Son haftalarda yurt içi piyasalarda dikkat çekici bir görüntü var: döviz yönlü sakinleşme sinyalleri, yabancı sermaye akımları ve Merkez Bankası’nın rezerv pozisyonundaki kayda değer değişimler… Bu tablo, altta yatan riskler kadar fırsat alanlarını da işaret ediyor.

Döviz Mevduatlarında Durgunluk

Haftalık verilere bakıldığında, banka dışı döviz mevduatlarında hafif bir azalış yaşanmış durumda. BDDK verilerine göre bu tür mevduatlar 26 Eylül haftasında 0,05 milyar USD azaldı. Öte yandan TCMB’nin altın fiyatı ve EUR/USD paritesi etkileriyle düzeltilmiş hesaplamalarda, yerel döviz mevduatlarında 1,3 milyar USD’lik bir azalma kaydedildi. Bu durum, döviz talebinin kısa vadede baskı altında olduğunu, yatırımcıların TL’ye ya da alternatif varlıklara yönelme eğiliminde olduğunu gösteriyor. Ancak, yıllık bazda döviz mevduatlarındaki yükseliş hâlâ dikkat çekici — döviz tutanların uzun vadeli stratejileri değişmemiş olmalı.

Yabancılar Portföyde Aktif

Hisse senedi piyasasında, yabancılar önceki haftada 408 milyon USD alım yapmıştı; bu hafta bu tutar 159 milyon USD’ye kadar düşse de hâlâ net alım yönünde. Yıllık bazda bu giriş 1,1 milyar USD’yi buluyor. Tahvil tarafında ise daha güçlü bir trend var: yabancılar bu hafta net 499 milyon USDtahvil alımı gerçekleştirdiler. Bu, geçen yılki toplam girişin 5,4 milyar USD düzeyine ulaştığını gösteriyor. Yabancıların tahvile yönelimi, faiz getirisinin TL varlıklarda hâlâ çekici olabildiğini gösteriyor.

Bankaların Döviz Borçlanması Yükseliyor

Bankacılık sektörünün dış kaynak kullanımı da dikkat çekici: bankaların döviz borçlanmaları (subordinated borçlar ve TCMB fonlaması hariç) bu hafta 0,9 milyar USD artarak 179 milyar USD seviyesine çıktı. Yıllık artış ise 41,3 milyar USD’ye ulaştı. Bu durum iki yönlü okunabilir: Bankalar dış finansmanla likidite sağlıyor olabilir; fakat artan borç yükü, döviz kuru şoklarına karşı hassasiyeti artırabilir.

Rezervler Güçleniyor

Belki piyasada en dikkat çeken gelişme, TCMB’nin rezervlerinde yaşanan yükseliş: brüt rezervler bu hafta 4,1 milyar USD artarak 183,3 milyar USD seviyesine çıktı. Swap ayarlı net rezervler de aynı miktarda artarak yaklaşık 57,2 milyar USD’ye ulaştı. Geçen yıla göre rezervlerdeki artış — brütte 25,7 milyar USD, net swap ayarlıda 24,4 milyar USD — finansal tamponun güçlendiğine işaret ediyor.

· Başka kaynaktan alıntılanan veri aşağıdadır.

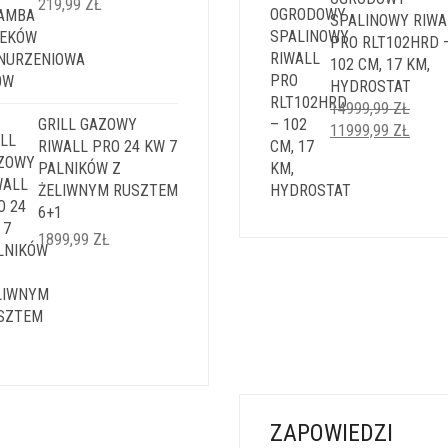
219,99
ZŁ
SPALINOWY RIWA
PRO RLT102HRD 
102 CM, 17 KM,
HYDROSTAT
14999,99
ZŁ
GRILL GAZOWY
PIERWOTNA
AKTU
11999,99
ZŁ
RIWALL PRO 24 KW 7
CENA
CENA
PALNIKÓW Z
WYNOSIŁA:
WYNO
ŻELIWNYM RUSZTEM
14999,99 ZŁ.
11999
6+1
1899,99
ZŁ
ZAPOWIEDZI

Sonuç: Temkinli Ama Harekete Hazır

Piyasada hâlihazırda hareket alanı dar, riskler yüksek; ama denge noktaları da dikkat çekici. Döviz mevduatlarındaki yavaşlama, bankaların borçlanma artışı ve rezervlerdeki yükseliş bir arada çok katmanlı bir mesaj iletiyor: sistem, dış şoklara karşı biraz daha dayanıklı hale gelmiş olabilir — ama bu, içsel ve dışsal risklerin ortadan kalktığı anlamına gelmiyor.

Okuyuculara mesajım şu: Kısa vadeli kur riskini göz ardı etmeden, temkinli portföy dengeleri oluşturmak şu aşamada daha mantıklı strateji olabilir. “Fırsat” diye göreceğiniz her hamle, arkasındaki risk dengesiyle birlikte ele alınmalı.